The blunt advice is Don’t Think, Just Do. That is, don’t think, don’t feel, don’t find reasons. Just do it and your brain will reset the system to support it. But in reality, it’s so abstract that it invites you to fail again. So, we’d like to add methods from BJ Fogg, a professor specializing in human behavioral theory, and Charles Duhigg, a Pulitzer Prize-winning author who has translated methods for changing habits into a book. We think that these methods are a good compromise between the brain and the heart.

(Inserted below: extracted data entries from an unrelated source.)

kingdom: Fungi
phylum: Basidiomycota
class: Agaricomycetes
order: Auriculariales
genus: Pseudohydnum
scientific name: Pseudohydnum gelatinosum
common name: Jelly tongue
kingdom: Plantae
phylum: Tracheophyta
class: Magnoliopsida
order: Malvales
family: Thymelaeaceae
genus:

3 steps to start a new habit

Step 1: Small, easy, and doable.

Goals like losing weight, exercising, or eating healthy ทางเข้า ufabet https://ufabet999.app are too abstract. They are so broad that you have to keep thinking about what you need to do. But if you set goals like never eating French fries, never taking the escalator, eating breakfast, running around the park twice, and doing them, your chances of success will be much easier.

Step 2: Add a little more

Once you have your small goals in place, add in new triggers that cue up your old behavior. For example, if you have run 2 laps around the park, challenge yourself to run another 10 minutes and then run 2 laps. Try walking to the supermarket near the park to pick up some ingredients and make a nice breakfast. Your brain will become addicted to this stimulant and make you want to keep doing it.

Step 3: Must be done within 3 days, 7 days.

Make these behaviors ‘easy’ within the first week of starting, so that the brain can respond to the conditions you have set and integrate them into new behaviors smoothly and not fall back into the same failures as in the past.